[Texto da página]
"Um Barco atracado ao cais é sempre um sonho preso"

domingo, março 25, 2018

Apresentação em Beja de “Vozes do Tempo”, de Luís Filipe Maçarico, com as palavras do escritor Martinho Marques

No passado dia 10 de Março (há portanto quinze dias) na Biblioteca Municipal José Saramago, de Beja, o escritor Martinho Marques apresentou o meu livro"Vozes do Tempo", perante um público interessado na leitura e no conhecimento. Apesar de não ser muito numeroso, incluía duas Mulheres desempoeiradas, vindas do concelho de Serpa, dois fraternos Amigos, residentes em Castro Verde e alguns bejenses, que acorreram à iniciativa.
Grato a todos e particularmente ao autor de "Nómada Sentado" e à minha querida Amiga Paula Santos, pelo simpático convite, que continuarei a tentar corresponder, com novas obras e partilhas.


Um pequeno exercício de memória
e com o meu resultado da leitura
da obra “Vozes do tempo”,
de Luís Filipe Maçarico


Sei do Luís Filipe Maçariço desde os tempos em que o jornal “O Cardo” se publicava, no idos anos 80 do século em que vivi as primeiras cinco décadas da minha vida. Então eu sabia-o só dos poemas que mandava, com dimensão reduzida e força descomunal. Lembro, em particular, a sua definição de clip, “o dente / de aço / que não permite / desencontros / entre duas formas / de abordar / um só assunto” e que já incluí numa espécie de antologia/memória de textos desse jornal, uma heróica tentativa de divulgar novos escritores (embora nem todos eles, pelo branco dos seus cabelos, pudessem ser considerados escritores novos), associado então à que era designada por Associação de Novos Escritores do Sul, que me deixou saudades de todos os que por lá eu encontrei, mas não me deixou vontade de ingressar noutra aventura (que sempre temi que fosse) parecida com aquela, que deu pouco resultado, para  além das amizades que proporcionou.
[/Texto da página]
[Material de consulta]
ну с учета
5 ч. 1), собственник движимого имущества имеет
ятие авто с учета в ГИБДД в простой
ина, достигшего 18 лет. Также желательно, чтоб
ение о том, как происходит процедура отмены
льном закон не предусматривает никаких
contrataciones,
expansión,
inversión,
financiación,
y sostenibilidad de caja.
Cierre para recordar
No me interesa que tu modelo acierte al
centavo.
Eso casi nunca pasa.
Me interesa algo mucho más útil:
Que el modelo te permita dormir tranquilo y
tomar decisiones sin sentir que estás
[/Material de consulta]
Resuma o texto da página em duas frases. As linhas não têm qualquer relação com o texto da página.

Espaço de resposta »
No dia 10 de março, na Biblioteca Municipal José Saramago, em Beja, o escritor Martinho Marques apresentou o livro "Vozes do Tempo", de Luís Filipe Maçarico, perante um público pouco numeroso mas interessado na leitura e no conhecimento. Nas palavras da apresentação, Martinho Marques recorda que conhece o autor desde os anos 80, dos poemas que este mandava para o jornal "O Cardo", então associado à Associação de Novos Escritores do Sul.